Only the lines from the one with "camera: 10 degrees left, 10 degrees up" through the end of the material, both ends included, should be retyped exactly.

Start of Exercise data

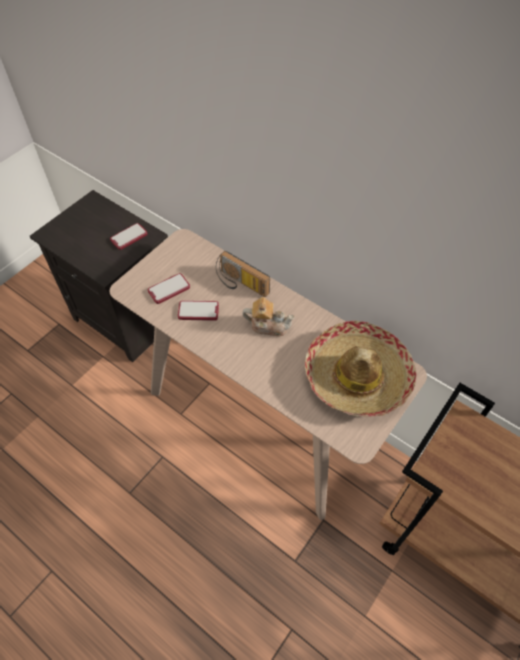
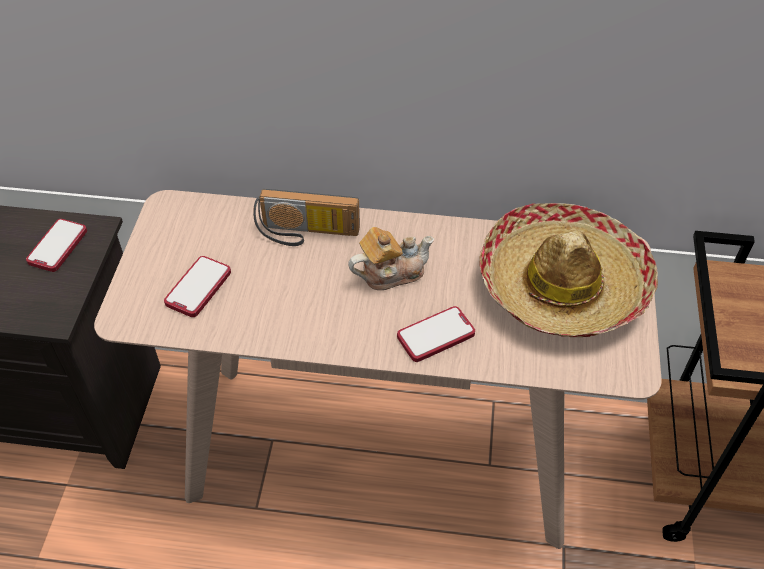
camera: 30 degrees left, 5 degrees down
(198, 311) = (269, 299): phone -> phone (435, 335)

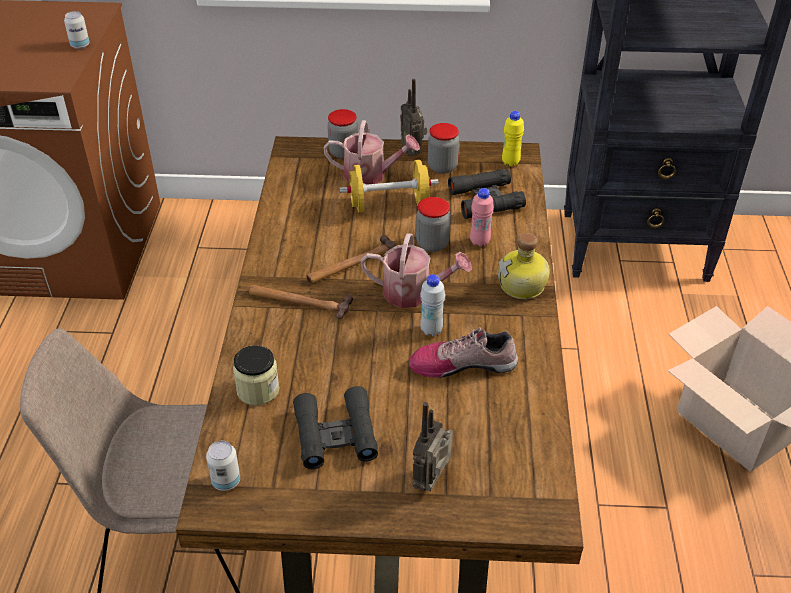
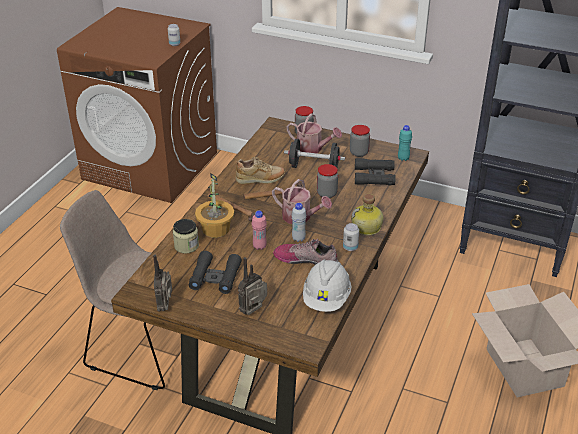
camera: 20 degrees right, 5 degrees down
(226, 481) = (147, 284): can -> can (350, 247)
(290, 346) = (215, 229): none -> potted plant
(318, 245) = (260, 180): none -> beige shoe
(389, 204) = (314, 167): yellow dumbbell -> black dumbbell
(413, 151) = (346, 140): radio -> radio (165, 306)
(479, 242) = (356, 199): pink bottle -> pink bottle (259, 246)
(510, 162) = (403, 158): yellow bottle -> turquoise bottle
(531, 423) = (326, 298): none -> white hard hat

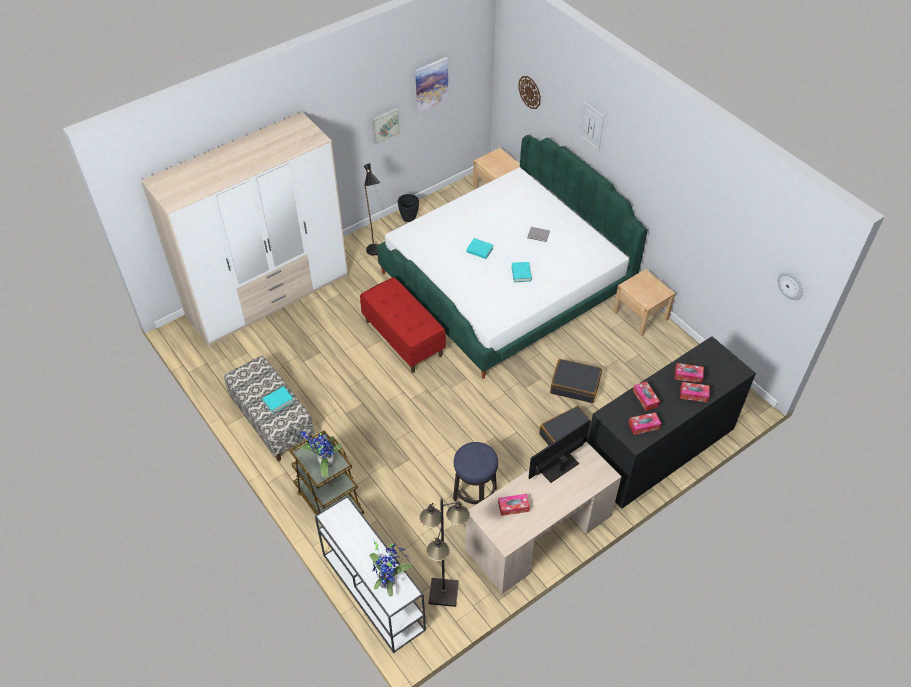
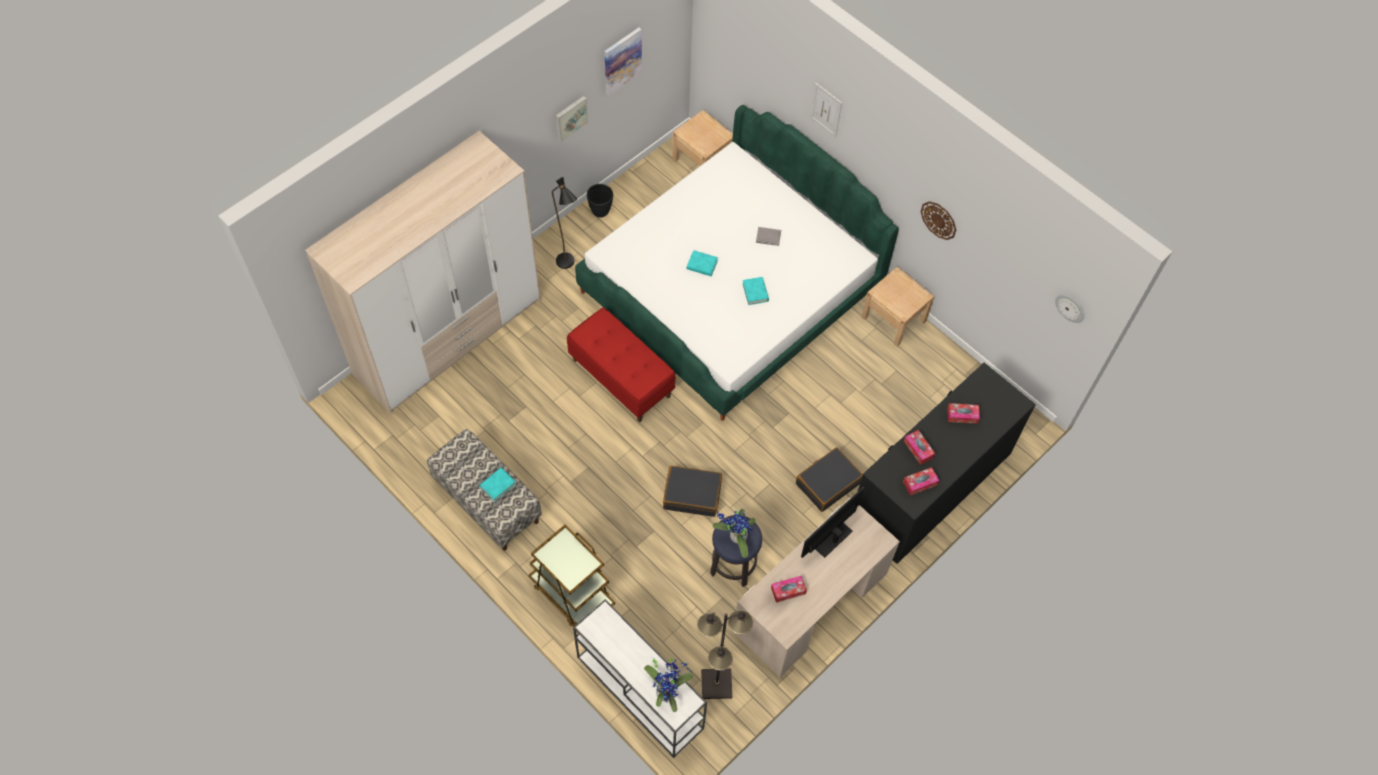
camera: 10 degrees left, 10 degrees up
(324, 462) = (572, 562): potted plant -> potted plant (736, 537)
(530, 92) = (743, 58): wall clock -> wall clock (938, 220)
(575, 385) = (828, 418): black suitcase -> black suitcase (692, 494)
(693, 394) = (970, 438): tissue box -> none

End of Exercise data

(Task result):
camera: 10 degrees left, 10 degrees up
(324, 462) = (572, 562): potted plant -> potted plant (736, 537)
(530, 92) = (743, 58): wall clock -> wall clock (938, 220)
(575, 385) = (828, 418): black suitcase -> black suitcase (692, 494)
(693, 394) = (970, 438): tissue box -> none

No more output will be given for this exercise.